Task to carry out:
Your answer must be the full listing below, restated word for word, with no pictures in it.

Provided data:
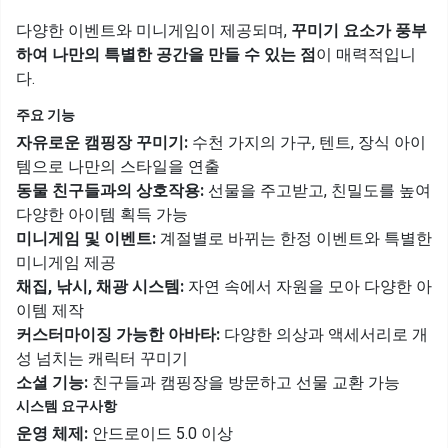
다양한 이벤트와 미니게임이 제공되며,
꾸미기 요소가 풍부
하여 나만의 특별한 공간을 만들 수 있는 점
이 매력적입니
다.
주요 기능
자유로운 캠핑장 꾸미기:
수천 가지의 가구, 텐트, 장식 아이
템으로 나만의 스타일을 연출
동물 친구들과의 상호작용:
선물을 주고받고, 친밀도를 높여
다양한 아이템 획득 가능
미니게임 및 이벤트:
계절별로 바뀌는 한정 이벤트와 특별한
미니게임 제공
채집, 낚시, 채광 시스템:
자연 속에서 자원을 모아 다양한 아
이템 제작
커스터마이징 가능한 아바타:
다양한 의상과 액세서리로 개
성 넘치는 캐릭터 꾸미기
소셜 기능:
친구들과 캠핑장을 방문하고 선물 교환 가능
시스템 요구사항
운영 체제:
안드로이드 5.0 이상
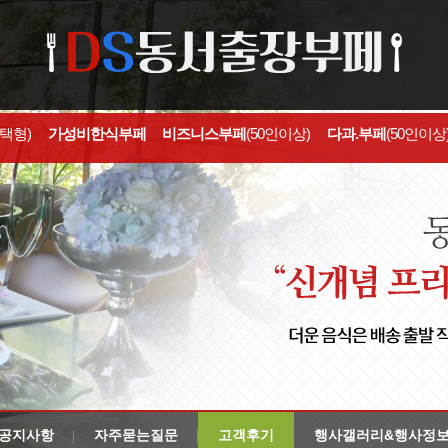
선택형)
가성비한식부페
비즈니스부페
(50인이상)
다과.부페
(50인이상
공지사항
자주묻는질문
고객후기
행사갤러리&행사정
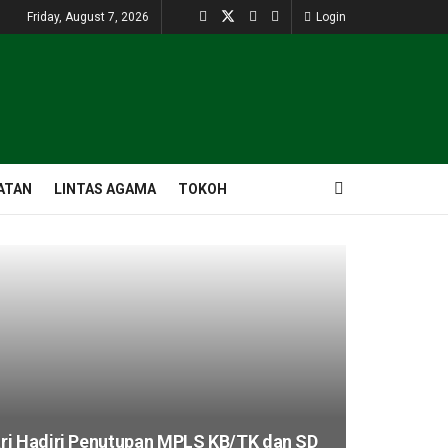
Friday, August 7, 2026
Login
ATAN
LINTAS AGAMA
TOKOH
ri Hadiri Penutupan MPLS KB/TK dan SD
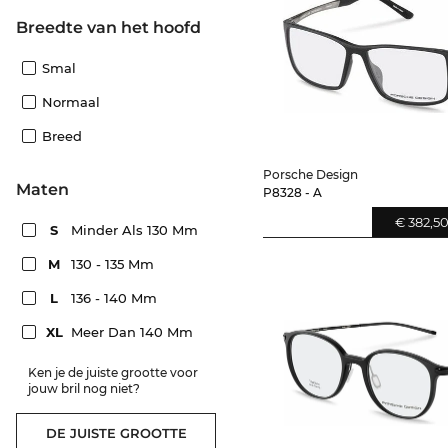
Breedte van het hoofd
Smal
Normaal
Breed
Porsche Design
Maten
P8328 - A
€ 382,5
S
Minder Als 130 Mm
M
130 - 135 Mm
L
136 - 140 Mm
XL
Meer Dan 140 Mm
Ken je de juiste grootte voor
jouw bril nog niet?
DE JUISTE GROOTTE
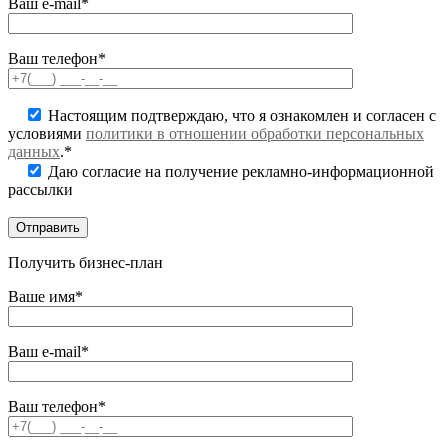
Ваш e-mail*
Ваш телефон*
Настоящим подтверждаю, что я ознакомлен и согласен с
условиями
политики в отношении обработки персональных
данных
.*
Даю согласие на получение рекламно-информационной
рассылки
Получить бизнес-план
Ваше имя*
Ваш e-mail*
Ваш телефон*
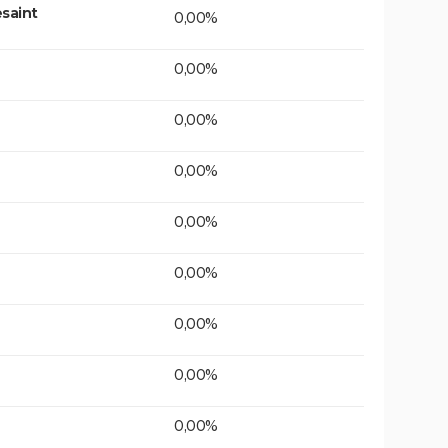
saint
0,00%
0,00%
0,00%
0,00%
0,00%
0,00%
0,00%
0,00%
0,00%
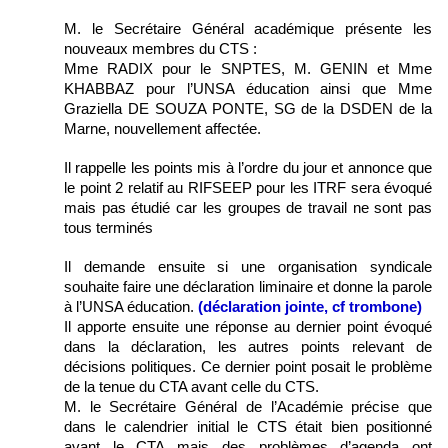
M. le Secrétaire Général académique présente les
nouveaux membres du CTS :
Mme RADIX pour le SNPTES, M. GENIN et Mme
KHABBAZ pour l’UNSA éducation ainsi que Mme
Graziella DE SOUZA PONTE, SG de la DSDEN de la
Marne, nouvellement affectée.
Il rappelle les points mis à l’ordre du jour et annonce que
le point 2 relatif au RIFSEEP pour les ITRF sera évoqué
mais pas étudié car les groupes de travail ne sont pas
tous terminés
Il demande ensuite si une organisation syndicale
souhaite faire une déclaration liminaire et donne la parole
à l’UNSA éducation.
(déclaration jointe, cf trombone)
Il apporte ensuite une réponse au dernier point évoqué
dans la déclaration, les autres points relevant de
décisions politiques. Ce dernier point posait le problème
de la tenue du CTA avant celle du CTS.
M. le Secrétaire Général de l’Académie précise que
dans le calendrier initial le CTS était bien positionné
avant le CTA mais des problèmes d’agenda ont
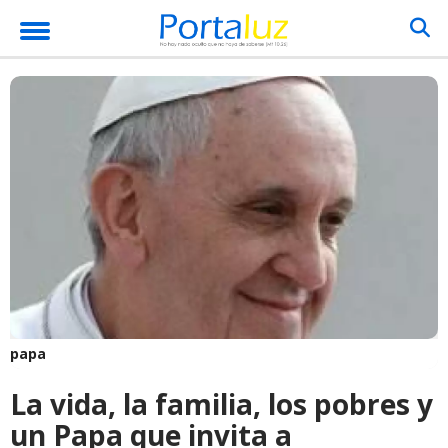
papa
La vida, la familia, los pobres y
un Papa que invita a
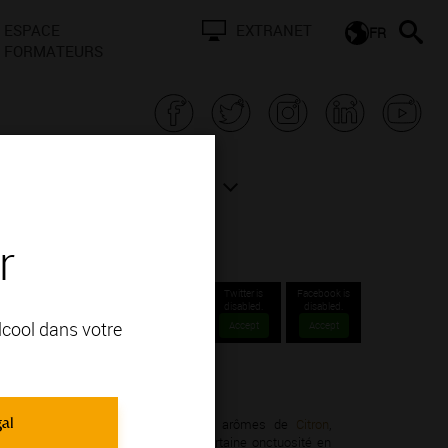
ESPACE
EXTRANET
FR
FORMATEURS
N BOURGOGNE
ACTUALITÉS
r
Twitter is
Facebook is
disabled.
disabled.
alcool dans votre
Accept
Accept
unales.
gal
ge Chardonnay; vous apprécierez ses arômes de
Citron
,
ont des vins consistants avec une certaine onctuosité en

Exercise result:
다양한 이벤트와 미니게임이 제공되며,
꾸미기 요소가 풍부
하여 나만의 특별한 공간을 만들 수 있는 점
이 매력적입니
다.
주요 기능
자유로운 캠핑장 꾸미기:
수천 가지의 가구, 텐트, 장식 아이
템으로 나만의 스타일을 연출
동물 친구들과의 상호작용:
선물을 주고받고, 친밀도를 높여
다양한 아이템 획득 가능
미니게임 및 이벤트:
계절별로 바뀌는 한정 이벤트와 특별한
미니게임 제공
채집, 낚시, 채광 시스템:
자연 속에서 자원을 모아 다양한 아
이템 제작
커스터마이징 가능한 아바타:
다양한 의상과 액세서리로 개
성 넘치는 캐릭터 꾸미기
소셜 기능:
친구들과 캠핑장을 방문하고 선물 교환 가능
시스템 요구사항
운영 체제:
안드로이드 5.0 이상
선택형)
가성비한식부페
비즈니스부페
(50인이상)
다과.부페
(50인이상
공지사항
자주묻는질문
고객후기
행사갤러리&행사정
Friday, August 7, 2026
Login
ATAN
LINTAS AGAMA
TOKOH
ri Hadiri Penutupan MPLS KB/TK dan SD
Breedte van het hoofd
Smal
Normaal
Breed
Porsche Design
Maten
P8328 - A
€ 382,5
S
Minder Als 130 Mm
M
130 - 135 Mm
L
136 - 140 Mm
XL
Meer Dan 140 Mm
Ken je de juiste grootte voor
jouw bril nog niet?
DE JUISTE GROOTTE
Ваш e-mail*
Ваш телефон*
Настоящим подтверждаю, что я ознакомлен и согласен с
условиями
политики в отношении обработки персональных
данных
.*
Даю согласие на получение рекламно-информационной
рассылки
Получить бизнес-план
Ваше имя*
Ваш e-mail*
Ваш телефон*
saint
0,00%
0,00%
0,00%
0,00%
0,00%
0,00%
0,00%
0,00%
0,00%
M. le Secrétaire Général académique présente les
nouveaux membres du CTS :
Mme RADIX pour le SNPTES, M. GENIN et Mme
KHABBAZ pour l’UNSA éducation ainsi que Mme
Graziella DE SOUZA PONTE, SG de la DSDEN de la
Marne, nouvellement affectée.
Il rappelle les points mis à l’ordre du jour et annonce que
le point 2 relatif au RIFSEEP pour les ITRF sera évoqué
mais pas étudié car les groupes de travail ne sont pas
tous terminés
Il demande ensuite si une organisation syndicale
souhaite faire une déclaration liminaire et donne la parole
à l’UNSA éducation.
(déclaration jointe, cf trombone)
Il apporte ensuite une réponse au dernier point évoqué
dans la déclaration, les autres points relevant de
décisions politiques. Ce dernier point posait le problème
de la tenue du CTA avant celle du CTS.
M. le Secrétaire Général de l’Académie précise que
dans le calendrier initial le CTS était bien positionné
avant le CTA mais des problèmes d’agenda ont
papa
La vida, la familia, los pobres y
un Papa que invita a
ESPACE
EXTRANET
FR
FORMATEURS
N BOURGOGNE
ACTUALITÉS
r
Twitter is
Facebook is
disabled.
disabled.
alcool dans votre
Accept
Accept
unales.
gal
ge Chardonnay; vous apprécierez ses arômes de
Citron
,
ont des vins consistants avec une certaine onctuosité en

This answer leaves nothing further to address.